Dataset items
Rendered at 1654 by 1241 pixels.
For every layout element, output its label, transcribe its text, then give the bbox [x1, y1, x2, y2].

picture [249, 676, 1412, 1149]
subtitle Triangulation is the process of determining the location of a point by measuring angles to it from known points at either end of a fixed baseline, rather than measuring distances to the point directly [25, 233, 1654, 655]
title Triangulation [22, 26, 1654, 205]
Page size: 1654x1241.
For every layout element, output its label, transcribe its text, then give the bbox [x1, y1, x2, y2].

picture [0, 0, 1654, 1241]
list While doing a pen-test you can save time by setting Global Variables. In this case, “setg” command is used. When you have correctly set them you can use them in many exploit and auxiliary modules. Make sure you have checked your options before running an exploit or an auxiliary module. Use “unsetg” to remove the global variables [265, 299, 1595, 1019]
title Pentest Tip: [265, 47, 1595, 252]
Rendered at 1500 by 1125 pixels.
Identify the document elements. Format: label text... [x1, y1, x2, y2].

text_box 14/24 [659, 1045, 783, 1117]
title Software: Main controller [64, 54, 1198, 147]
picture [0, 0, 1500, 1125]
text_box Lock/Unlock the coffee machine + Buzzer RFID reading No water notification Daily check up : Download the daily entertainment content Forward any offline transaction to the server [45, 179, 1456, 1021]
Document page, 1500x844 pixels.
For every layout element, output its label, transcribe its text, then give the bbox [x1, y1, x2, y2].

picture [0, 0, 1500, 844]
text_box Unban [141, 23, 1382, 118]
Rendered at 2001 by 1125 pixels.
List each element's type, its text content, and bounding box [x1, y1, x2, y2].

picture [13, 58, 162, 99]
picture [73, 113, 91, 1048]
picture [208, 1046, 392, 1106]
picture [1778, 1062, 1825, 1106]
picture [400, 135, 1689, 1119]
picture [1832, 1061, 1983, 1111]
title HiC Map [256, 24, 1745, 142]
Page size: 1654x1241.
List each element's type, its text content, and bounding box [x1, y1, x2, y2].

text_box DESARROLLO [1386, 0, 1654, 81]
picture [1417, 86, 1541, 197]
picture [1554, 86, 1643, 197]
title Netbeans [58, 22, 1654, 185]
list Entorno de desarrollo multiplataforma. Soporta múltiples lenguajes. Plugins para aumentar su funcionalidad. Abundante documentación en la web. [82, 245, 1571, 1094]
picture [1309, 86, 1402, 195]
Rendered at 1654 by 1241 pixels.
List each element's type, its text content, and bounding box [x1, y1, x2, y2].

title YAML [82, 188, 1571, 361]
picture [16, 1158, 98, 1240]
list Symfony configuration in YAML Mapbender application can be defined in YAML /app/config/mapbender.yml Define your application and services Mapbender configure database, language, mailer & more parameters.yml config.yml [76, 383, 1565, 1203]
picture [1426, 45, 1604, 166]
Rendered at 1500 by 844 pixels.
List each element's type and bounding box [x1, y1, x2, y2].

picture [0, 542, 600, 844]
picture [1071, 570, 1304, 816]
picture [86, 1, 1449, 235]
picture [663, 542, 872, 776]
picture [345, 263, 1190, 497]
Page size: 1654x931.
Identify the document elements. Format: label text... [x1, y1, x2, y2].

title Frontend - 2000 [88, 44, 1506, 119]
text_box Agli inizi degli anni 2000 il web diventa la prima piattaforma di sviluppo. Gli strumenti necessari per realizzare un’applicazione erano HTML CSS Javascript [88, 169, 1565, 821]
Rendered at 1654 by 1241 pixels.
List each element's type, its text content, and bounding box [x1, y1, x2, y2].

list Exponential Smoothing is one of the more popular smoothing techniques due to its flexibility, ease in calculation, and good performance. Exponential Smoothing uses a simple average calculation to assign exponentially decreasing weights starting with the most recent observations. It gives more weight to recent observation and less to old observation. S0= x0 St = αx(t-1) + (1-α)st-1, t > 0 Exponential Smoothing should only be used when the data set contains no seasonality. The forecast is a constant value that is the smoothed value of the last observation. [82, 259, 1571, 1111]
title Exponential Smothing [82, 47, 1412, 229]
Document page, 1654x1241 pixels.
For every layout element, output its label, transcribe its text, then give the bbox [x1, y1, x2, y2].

Goal
Rewrite the records with every "Rendered at" replaced by "Displayed at", keeping everything else identical.

Task output
Displayed at 1654 by 1241 pixels.
For every layout element, output its label, transcribe its text, then give the bbox [x1, y1, x2, y2].

picture [249, 676, 1412, 1149]
subtitle Triangulation is the process of determining the location of a point by measuring angles to it from known points at either end of a fixed baseline, rather than measuring distances to the point directly [25, 233, 1654, 655]
title Triangulation [22, 26, 1654, 205]
Page size: 1654x1241.
For every layout element, output its label, transcribe its text, then give the bbox [x1, y1, x2, y2].

picture [0, 0, 1654, 1241]
list While doing a pen-test you can save time by setting Global Variables. In this case, “setg” command is used. When you have correctly set them you can use them in many exploit and auxiliary modules. Make sure you have checked your options before running an exploit or an auxiliary module. Use “unsetg” to remove the global variables [265, 299, 1595, 1019]
title Pentest Tip: [265, 47, 1595, 252]
Displayed at 1500 by 1125 pixels.
Identify the document elements. Format: label text... [x1, y1, x2, y2].

text_box 14/24 [659, 1045, 783, 1117]
title Software: Main controller [64, 54, 1198, 147]
picture [0, 0, 1500, 1125]
text_box Lock/Unlock the coffee machine + Buzzer RFID reading No water notification Daily check up : Download the daily entertainment content Forward any offline transaction to the server [45, 179, 1456, 1021]
Document page, 1500x844 pixels.
For every layout element, output its label, transcribe its text, then give the bbox [x1, y1, x2, y2].

picture [0, 0, 1500, 844]
text_box Unban [141, 23, 1382, 118]
Displayed at 2001 by 1125 pixels.
List each element's type, its text content, and bounding box [x1, y1, x2, y2].

picture [13, 58, 162, 99]
picture [73, 113, 91, 1048]
picture [208, 1046, 392, 1106]
picture [1778, 1062, 1825, 1106]
picture [400, 135, 1689, 1119]
picture [1832, 1061, 1983, 1111]
title HiC Map [256, 24, 1745, 142]
Page size: 1654x1241.
List each element's type, its text content, and bounding box [x1, y1, x2, y2].

text_box DESARROLLO [1386, 0, 1654, 81]
picture [1417, 86, 1541, 197]
picture [1554, 86, 1643, 197]
title Netbeans [58, 22, 1654, 185]
list Entorno de desarrollo multiplataforma. Soporta múltiples lenguajes. Plugins para aumentar su funcionalidad. Abundante documentación en la web. [82, 245, 1571, 1094]
picture [1309, 86, 1402, 195]
Displayed at 1654 by 1241 pixels.
List each element's type, its text content, and bounding box [x1, y1, x2, y2].

title YAML [82, 188, 1571, 361]
picture [16, 1158, 98, 1240]
list Symfony configuration in YAML Mapbender application can be defined in YAML /app/config/mapbender.yml Define your application and services Mapbender configure database, language, mailer & more parameters.yml config.yml [76, 383, 1565, 1203]
picture [1426, 45, 1604, 166]
Displayed at 1500 by 844 pixels.
List each element's type and bounding box [x1, y1, x2, y2].

picture [0, 542, 600, 844]
picture [1071, 570, 1304, 816]
picture [86, 1, 1449, 235]
picture [663, 542, 872, 776]
picture [345, 263, 1190, 497]
Page size: 1654x931.
Identify the document elements. Format: label text... [x1, y1, x2, y2].

title Frontend - 2000 [88, 44, 1506, 119]
text_box Agli inizi degli anni 2000 il web diventa la prima piattaforma di sviluppo. Gli strumenti necessari per realizzare un’applicazione erano HTML CSS Javascript [88, 169, 1565, 821]
Displayed at 1654 by 1241 pixels.
List each element's type, its text content, and bounding box [x1, y1, x2, y2].

list Exponential Smoothing is one of the more popular smoothing techniques due to its flexibility, ease in calculation, and good performance. Exponential Smoothing uses a simple average calculation to assign exponentially decreasing weights starting with the most recent observations. It gives more weight to recent observation and less to old observation. S0= x0 St = αx(t-1) + (1-α)st-1, t > 0 Exponential Smoothing should only be used when the data set contains no seasonality. The forecast is a constant value that is the smoothed value of the last observation. [82, 259, 1571, 1111]
title Exponential Smothing [82, 47, 1412, 229]
Document page, 1654x1241 pixels.
For every layout element, output its label, transcribe its text, then give the bbox [x1, y1, x2, y2].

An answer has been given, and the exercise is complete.